§ **DOCUMENT SECTION**
Flood threat prompts evacuation of Huntly care home
Red Cross volunteers worked throughout yesterday afternoon to help staff evacuate 41 elderly residents from a care home – less than a year after floods swamped the same building.
Aberdeenshire Council warned people in the Meadows area of Huntly to leave their houses as persistent rain led to a steady rise in water levels on the nearby River Deveron and the neighbouring Meadows Burn.
The Red Cross used an ambulance, three patient transport vehicles and a specially equipped emergency Land Rover to ferry elderly residents from the Meadows Care Home to other care homes in Huntly, and as far afield as Insch and Banff.
Last November the River Deveron burst its banks and water overflowed the burn and flooded local houses and the nursing home.
Last night local people called on the council to carry out a proposed flood-prevention scheme.
Residents had been advised by the local authority to leave their houses and take temporary refuge at the town’s Gordon Schools. They said they had been warned to be out of their homes by 8pm as a high tide threatened to raise the River Deveron to danger level within a few hours.
Council workmen arrived at the residential area during the day with lorry loads of sandbags.
In Sycamore Place – which was submerged in feet of floodwater, mud and debris only 10 months ago – John Cobban and his wife Yvonne carried all their furniture upstairs in case their home was hit this time. Mrs Cobban said: “It’s only four months since we moved back in and already we have the threat of our house being wrecked by floods again.”
An Aberdeenshire Council spokeswoman said last night: “Short-term flood alleviation schemes are all in place. Yesterday morning staff were checking all culverts were clear. Long-term schemes further upstream are being looked at and a report will go before the council’s area committee in due course.”

§ **EXERCISE DESCRIPTION**
Answer these questions from the Huntly flood article:
1. How many elderly residents were evacuated from the care home?
2. By what time had residents been warned to be out of their homes?
3. How long had John and Yvonne Cobban been back in their house?

§ **PROVIDED MATERIAL**
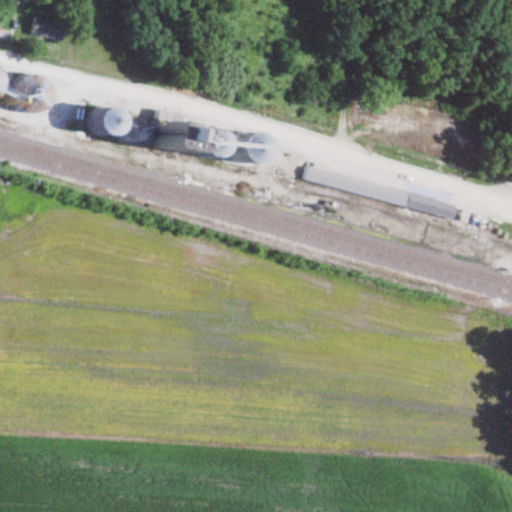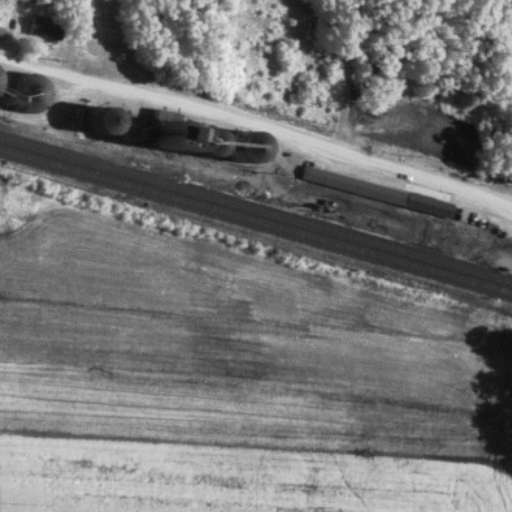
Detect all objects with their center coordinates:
building: (41, 28)
building: (1, 34)
building: (0, 73)
building: (25, 94)
road: (172, 101)
building: (392, 119)
building: (98, 122)
building: (440, 131)
building: (168, 136)
railway: (65, 139)
building: (204, 144)
road: (427, 181)
building: (375, 192)
railway: (256, 210)
railway: (256, 221)
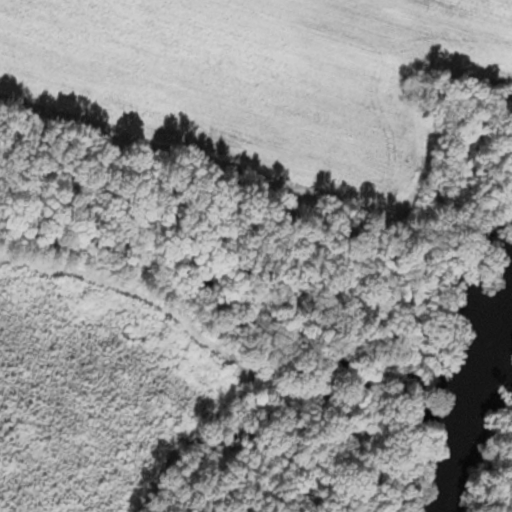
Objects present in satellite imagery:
river: (470, 347)
river: (443, 474)
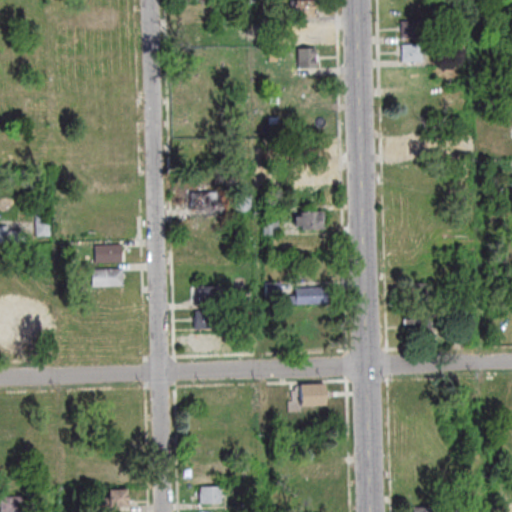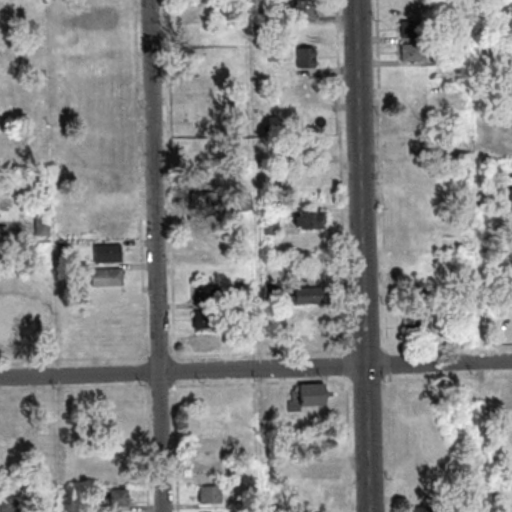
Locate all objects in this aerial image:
building: (304, 8)
building: (305, 8)
building: (261, 19)
building: (411, 27)
building: (412, 29)
building: (305, 34)
building: (202, 35)
building: (302, 35)
building: (410, 51)
building: (413, 52)
building: (306, 57)
building: (308, 61)
building: (200, 84)
building: (415, 146)
road: (142, 147)
building: (308, 150)
building: (308, 151)
building: (307, 176)
building: (311, 177)
road: (343, 177)
road: (172, 180)
building: (202, 199)
building: (205, 200)
building: (243, 201)
building: (274, 201)
building: (245, 204)
building: (308, 218)
building: (313, 220)
building: (42, 223)
building: (43, 225)
building: (269, 226)
building: (272, 227)
building: (8, 235)
building: (11, 235)
building: (108, 252)
building: (109, 253)
building: (64, 255)
road: (368, 255)
road: (157, 256)
building: (111, 275)
building: (108, 277)
building: (272, 288)
building: (274, 290)
building: (419, 290)
building: (208, 292)
building: (308, 292)
building: (206, 295)
building: (313, 296)
building: (206, 319)
building: (210, 320)
building: (43, 321)
building: (417, 323)
building: (9, 326)
building: (420, 328)
road: (146, 329)
building: (462, 335)
building: (206, 340)
road: (447, 348)
road: (367, 350)
road: (389, 352)
road: (262, 354)
road: (150, 358)
road: (162, 358)
road: (23, 361)
road: (389, 365)
road: (46, 366)
road: (348, 367)
road: (255, 369)
road: (176, 371)
road: (148, 372)
road: (448, 378)
road: (369, 380)
road: (262, 383)
road: (162, 386)
road: (76, 388)
building: (422, 390)
building: (311, 393)
building: (314, 395)
road: (350, 444)
road: (390, 444)
road: (178, 446)
road: (149, 447)
building: (420, 462)
building: (209, 493)
building: (317, 493)
building: (212, 495)
building: (117, 496)
building: (117, 499)
building: (13, 502)
building: (13, 504)
building: (425, 508)
building: (211, 510)
building: (319, 510)
building: (427, 510)
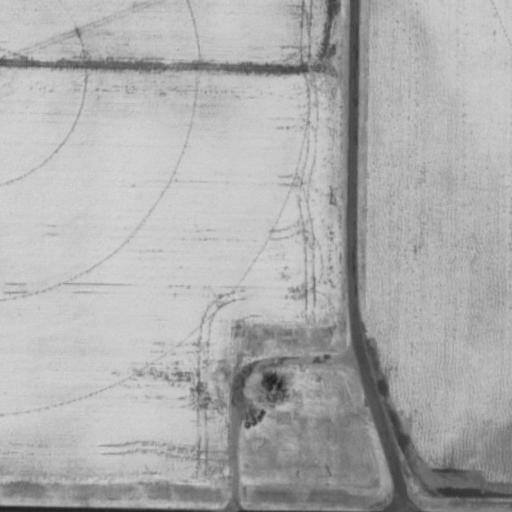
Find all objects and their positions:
road: (354, 259)
road: (239, 378)
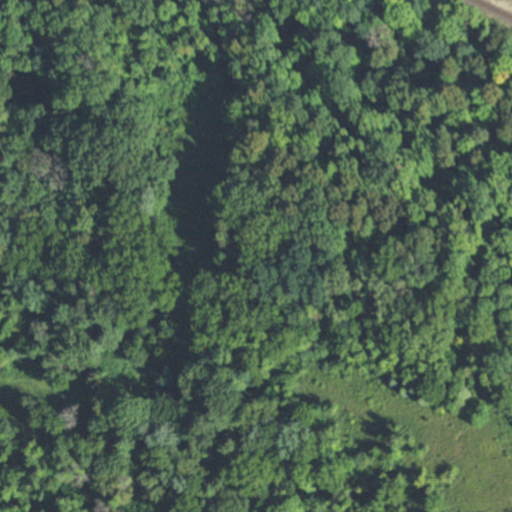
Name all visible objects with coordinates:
railway: (493, 9)
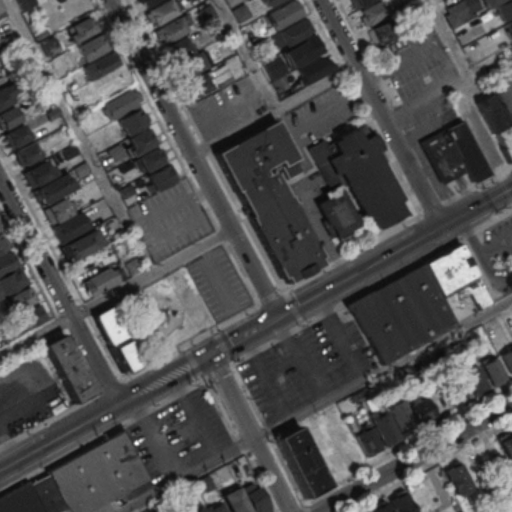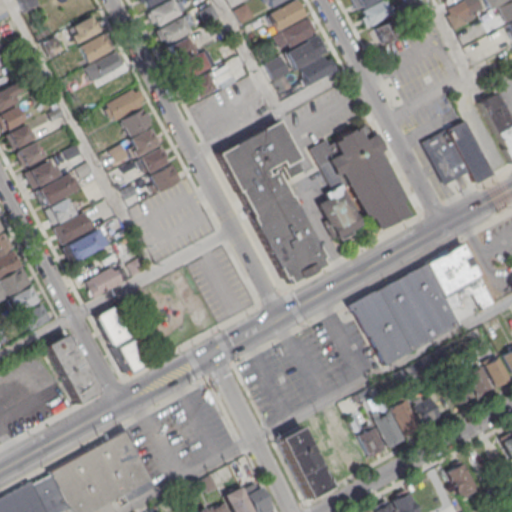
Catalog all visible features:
building: (230, 1)
building: (230, 1)
building: (147, 2)
building: (148, 2)
building: (270, 2)
building: (271, 2)
building: (358, 2)
building: (489, 2)
building: (25, 3)
building: (25, 3)
building: (358, 3)
building: (1, 7)
building: (500, 7)
building: (2, 10)
building: (503, 10)
building: (163, 11)
building: (374, 11)
building: (460, 11)
building: (161, 12)
building: (241, 12)
building: (206, 13)
building: (284, 14)
building: (374, 14)
building: (509, 27)
building: (173, 28)
building: (174, 28)
building: (508, 28)
building: (80, 29)
building: (82, 29)
building: (385, 29)
building: (290, 32)
building: (49, 46)
building: (259, 46)
building: (294, 46)
building: (92, 47)
building: (93, 47)
building: (178, 48)
building: (177, 50)
building: (302, 51)
road: (461, 63)
building: (194, 64)
building: (100, 65)
building: (101, 65)
building: (191, 66)
building: (272, 67)
building: (314, 69)
building: (221, 75)
building: (34, 79)
building: (210, 79)
building: (280, 84)
building: (196, 85)
building: (7, 93)
road: (266, 96)
building: (120, 103)
road: (363, 107)
building: (7, 108)
road: (381, 112)
building: (8, 117)
building: (131, 120)
building: (133, 121)
building: (510, 122)
building: (497, 123)
building: (498, 123)
road: (233, 132)
building: (17, 135)
building: (16, 136)
building: (141, 139)
road: (206, 145)
building: (68, 151)
building: (115, 152)
building: (26, 153)
building: (453, 153)
building: (453, 153)
building: (26, 154)
road: (194, 157)
building: (151, 158)
building: (80, 168)
building: (156, 168)
building: (360, 172)
building: (38, 173)
road: (100, 176)
building: (160, 176)
building: (355, 183)
building: (55, 188)
building: (126, 190)
building: (269, 196)
building: (55, 198)
building: (270, 198)
building: (56, 210)
building: (336, 212)
parking lot: (168, 219)
road: (397, 226)
building: (0, 227)
parking lot: (500, 239)
building: (3, 242)
road: (496, 243)
building: (2, 244)
building: (82, 244)
building: (80, 245)
road: (396, 250)
road: (482, 256)
building: (7, 261)
building: (10, 273)
building: (104, 278)
building: (11, 280)
building: (456, 281)
parking lot: (217, 282)
road: (372, 287)
road: (58, 294)
road: (272, 297)
building: (21, 298)
building: (22, 298)
road: (48, 303)
building: (416, 303)
road: (294, 308)
road: (76, 313)
building: (401, 313)
building: (31, 316)
building: (32, 316)
building: (109, 325)
building: (118, 336)
road: (223, 347)
building: (127, 352)
traffic signals: (210, 354)
building: (507, 357)
building: (507, 359)
road: (195, 362)
parking lot: (307, 366)
building: (66, 367)
building: (67, 367)
building: (493, 369)
building: (493, 371)
road: (218, 372)
road: (130, 375)
building: (475, 379)
building: (476, 381)
building: (456, 388)
building: (450, 389)
road: (140, 392)
road: (320, 405)
building: (422, 409)
building: (401, 417)
building: (402, 417)
building: (385, 428)
road: (249, 433)
road: (268, 433)
road: (102, 435)
building: (366, 439)
building: (367, 441)
building: (506, 442)
building: (506, 443)
road: (240, 445)
building: (347, 445)
road: (413, 458)
building: (301, 461)
building: (302, 462)
building: (96, 473)
building: (457, 477)
building: (457, 477)
building: (78, 481)
building: (206, 482)
building: (31, 498)
building: (254, 498)
building: (240, 500)
building: (235, 501)
building: (401, 502)
building: (401, 503)
road: (306, 507)
building: (379, 507)
building: (216, 508)
building: (378, 508)
road: (505, 508)
building: (197, 510)
building: (365, 510)
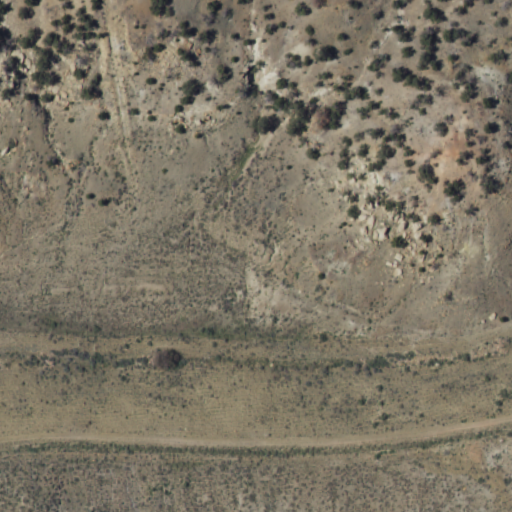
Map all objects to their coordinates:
road: (256, 442)
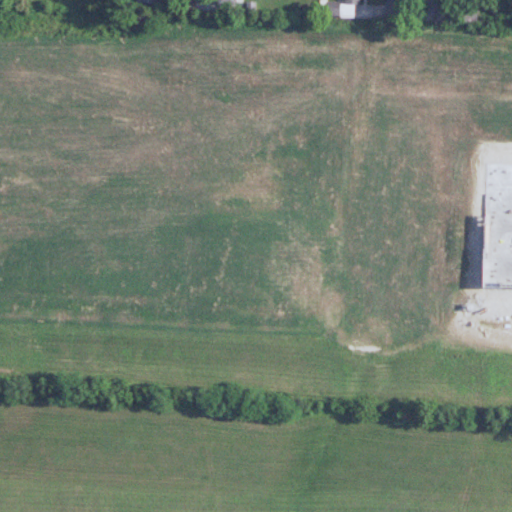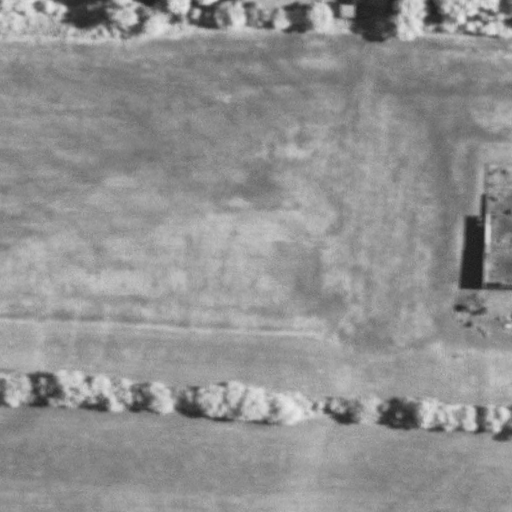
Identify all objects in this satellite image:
building: (145, 1)
building: (223, 1)
road: (191, 2)
building: (332, 5)
road: (397, 6)
building: (464, 17)
building: (498, 231)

§ **ANSWER**
1. 41
2. 8pm
3. Four months